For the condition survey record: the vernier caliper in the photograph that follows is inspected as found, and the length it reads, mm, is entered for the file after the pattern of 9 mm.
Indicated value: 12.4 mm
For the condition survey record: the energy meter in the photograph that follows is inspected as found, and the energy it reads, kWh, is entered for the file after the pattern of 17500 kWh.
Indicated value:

• • • • • • •

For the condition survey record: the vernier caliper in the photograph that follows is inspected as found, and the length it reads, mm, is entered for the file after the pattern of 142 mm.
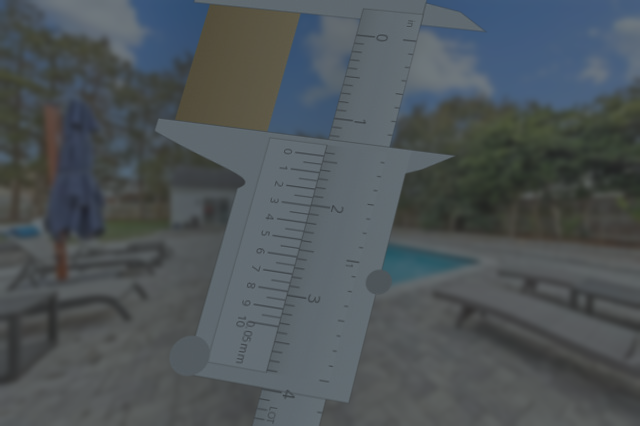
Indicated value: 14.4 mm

• • • • • • •

- **Assignment**
Lay out the lines as a numbered list, from the line containing "pattern of 142 mm." up to and including the line containing "Indicated value: 14.4 mm", with blank lines omitted. Leave the pictures out of your answer.

- **Worked solution**
1. For the condition survey record: the vernier caliper in the photograph that follows is inspected as found, and the length it reads, mm, is entered for the file after the pattern of 142 mm.
2. Indicated value: 14.4 mm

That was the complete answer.